Re: Aryan invasion theory and race

From: shivkhokra
Message: 64858
Date: 2009-08-20

--- In cybalist@yahoogroups.com, "Francesco Brighenti" <frabrig@...> wrote:
>
> --- In cybalist@yahoogroups.com, "shivkhokra" <shivkhokra@> wrote:
>
> > Francesco quoted Hindu mythology texts to support his thesis of
> > foreigners marrying with Indians.
>
> No, you're again misrepresenting me. I did not quote "Hindu mythology" texts in support of my thesis. <..>
>

<lots of speculations of the kind this or that could have happened snipped>

Well some call Mbh a mythology text. Regarding Manu Smriti you are again reading it with an assumption that yavans mentioned their are Greeks. As has been shown from the MbH thread on this list yavans were just not Greeks. This term was used for Indic people from the north east in MbH. Manu is also using it in similar lists as given in MbH.


>
> It is true that there appears to be very few epigraphical sources testifying to intermarriage between Yavanas, Sakas, Hunas and Hindu women. The ones I have traced so far relate to the Western Satrap Rudradaman (c. 150 CE), a Hinduized Saka king who claims in his Junagarh rock insctiption to have "wreathed with many garlands at the svayamvaras [a special form of marriage confined to royal
> families -- FB] of kings' daughters", and who "established matrimonial relations with a number of Hindu ruling houses, specially the Satavahanas, the Ikshvakus and probably also the Lichchhavis" (see at http://tinyurl.com/lzseb7). Therefore, after a couple of centuries of acculturation in India the Sakas (at least their rulers), defined "degraded kshatriyas" in the previous epoch, could finally marry Hindu kshatriya princesses? This seems likely, according to the historians.
>

It may sound rehashing to all but can you explain what Hinduisation of Saka stands for? I have asked you this before (Who, when, how?). And just for the record Siddharta who later became Buddha also belonged to a group called Shakyas and they were Hindus.

>
> What I wrote, and this is the last time I repeat it to you, is that genomic research *evidently* still hasn't the proper instruments to detect traces of "foreign blood" in Hindu caste populations. The resolution of these genetic studies is still too low. And you have still to reply to my big question:
>

Why evidently Francesco? Which evidence are you talking about?
No inscriptional or textual evidence. No evidence in the genes either. Is'nt it time to ditch this theory?

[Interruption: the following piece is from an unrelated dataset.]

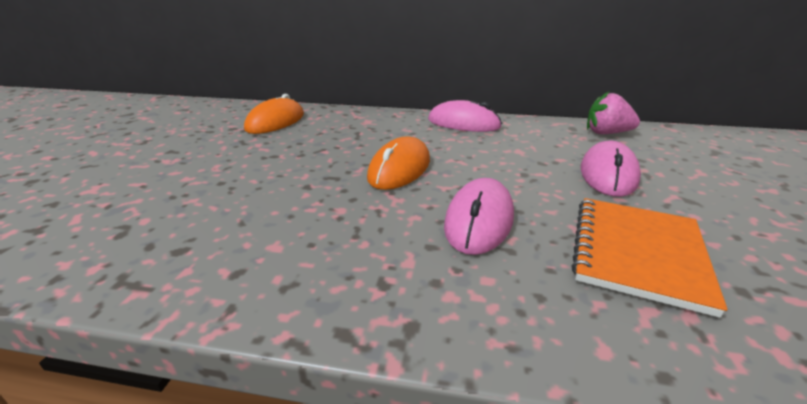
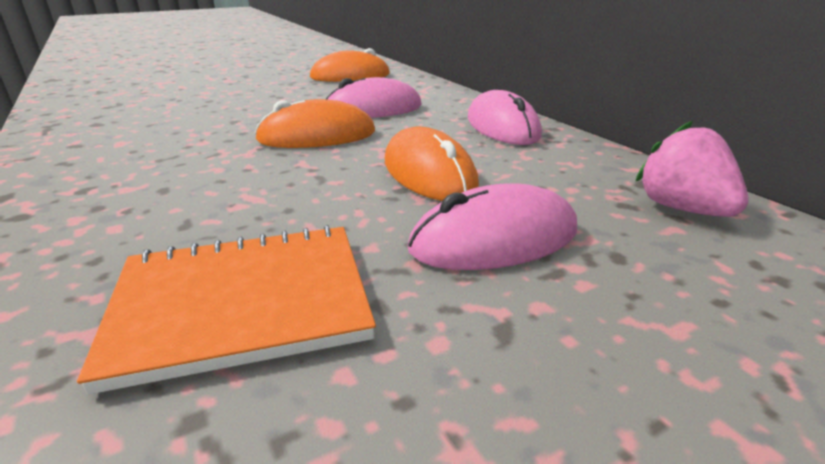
camera: 50 degrees right, 0 degrees up
(479, 220) = (238, 195): pink mouse -> pink mouse (373, 109)
(511, 161) = (428, 173): none -> orange mouse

> What was the fate of the descendants of the Yavana, Saka, Pahlava, Kushana, Huna etc. invaders of India, if they never intermarried with Hindu caste populations as per your hypothesis? Where they estinguished, exterminated, exiled by the "pure Hindu race", or did all of them become sterile so that they left no progeny, or what else?
>

Each group most likely did some of the following:
a) If these groups were able to establish themselves in a geography, soon enough they got their women to join them, if they were not already travelling with them. For example we know that Selucus offered his greek daughter in marriage to the magadha king.

b) Local women were captured. (It would perhaps surprise you that for most non-Hindu kings, sons of concubines, could ascend the throne as legal heirs).